Na clássica novela de Stevenson, O médico e o monstro, o respeitável dr. Jekyll, após experimentos desastrosos, liberta seu cruel alter ego, sr. Hyde, o que faz da obra uma metáfora da natureza dual dos indivíduos. Tomando emprestada da literatura essa chave analítica, Fabio Luis Barbosa dos Santos e Daniel Feldmann discutem as contradições do progressismo no Brasil e na América Latina em O médico e o monstro: uma leitura do progressismo latino-americano e seus opostos.
Dividido em duas partes — a primeira concentrada no panorama geral do continente, a segunda dedicada ao contexto do governo Bolsonaro —, O médico e o monstro procura elucidar como a política progressista fortaleceu uma lógica econômica incapaz de romper em definitivo com as práticas neoliberais, e como, diante disso, aprofundou as “fraturas sociais que suas técnicas de governo pretenderam mitigar”.
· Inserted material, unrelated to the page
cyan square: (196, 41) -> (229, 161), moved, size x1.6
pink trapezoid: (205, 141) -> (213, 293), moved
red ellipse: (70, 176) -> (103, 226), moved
Como resposta, fomentou-se a ascensão de uma onda conservadora ainda mais comprometida com os interesses dos “de cima” e ainda mais violenta com a resposta contestadora das ruas. Ao final, O médico e o monstro identifica pontos valiosos para um futuro de nações emancipadas, comprometidas com soluções efetivas para os problemas populares e que rejeitem qualquer forma de “mal menor”.
Em uma crítica consciente e avessa a qualquer forma de conciliação extorquida, O médico e o monstro lembra não apenas como o neoliberalismo autoritário que vemos com força no Brasil é fruto de um colapso do sistema de expectativas mobilizadas pelo progressismo local; antes, trata-se principalmente de recordar que não se trata em absoluto de deixar a crítica para depois.
Melhor seria compreender que as respostas aos problemas efetivos pelos quais passa o continente e nosso país ainda não foram encontradas. E só se encontra respostas adequadas quando não se ilude mais com respostas falsas ou com médicos que acabam virando monstros.